The Bellingham Cruise Terminal is a ferry terminal and transportation hub located near the Fairhaven neighborhood in Bellingham, Washington, United States. It was completed in 1989 and provides easy interchange between various modes of transportation. Operated by the Port of Bellingham the facility serves over 200,000 passengers a year.

==Services and associated facilities==

Ferry services include weekly Friday departures and arrivals on the state-run Alaska Marine Highway System. There is also an additional summer ferry on alternating Saturdays.

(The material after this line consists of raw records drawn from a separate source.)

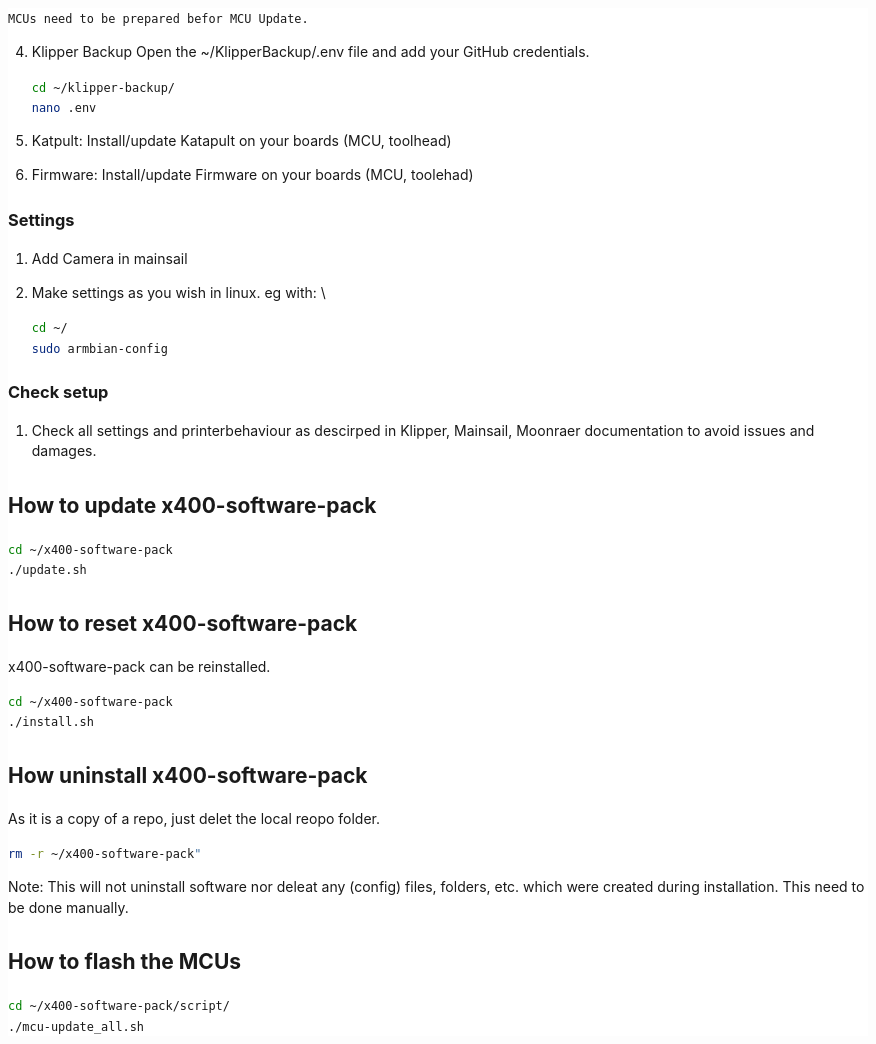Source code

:     MCUs need to be prepared befor MCU Update.


4) Klipper Backup
Open the ~/KlipperBackup/.env file and add your GitHub credentials.
    ```bash
    cd ~/klipper-backup/
    nano .env
    ```

5) Katpult: Install/update Katapult on your boards (MCU, toolhead)
6) Firmware: Install/update Firmware on your boards (MCU, toolehad)

### Settings
1) Add Camera in mainsail

2) Make settings as you wish in linux. eg with: \
    ```bash
    cd ~/
    sudo armbian-config
    ```

### Check setup 
1) Check all settings and printerbehaviour as descirped in Klipper, Mainsail, Moonraer documentation to avoid issues and damages.


## How to update x400-software-pack
```bash
cd ~/x400-software-pack
./update.sh
```

## How to reset x400-software-pack
x400-software-pack can be reinstalled.
```bash
cd ~/x400-software-pack
./install.sh
```

## How uninstall x400-software-pack
As it is a copy of a repo, just delet the local reopo folder.
```bash
rm -r ~/x400-software-pack"
```
Note: This will not uninstall software nor deleat any (config) files, folders, etc. which were created during installation.
This need to be done manually.


## How to flash the MCUs
```bash
cd ~/x400-software-pack/script/
./mcu-update_all.sh
```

Alaska-bound ferries also stop in Prince Rupert, British Columbia, providing a direct link between the lower 48 states and northern British Columbia.

The terminal offers regular passenger ferry access to the nearby San Juan Islands, operated by private companies. It is home port for small cruise ships, whale watching boats and charter vessels. Beginning in September 2020, the terminal has also been home to a temporary ferry to Point Roberts, providing alternative access amid the COVID-19 pandemic and closure of the Canadian border.

The cruise ship terminal is located adjacent to the Fairhaven train station, which is served by Amtrak's regional Cascades service. It is the northernmost stop in the United States, with trains continuing to Vancouver, British Columbia, and south to Seattle, Portland, Oregon, and Eugene, Oregon. The building is owned by the Port of Bellingham and also serves as a Greyhound bus terminal. Whatcom Transportation Authority operates local buses between the terminal and other parts of Bellingham. Private airport shuttles offer scheduled service to Bellingham International Airport.

A visitor information center is nearby on Harris Street. The Cruise Terminal includes a restaurant, short and long term parking, and vessel sewer pump-out. The terminal is accessed from Interstate 5 via State Route 11.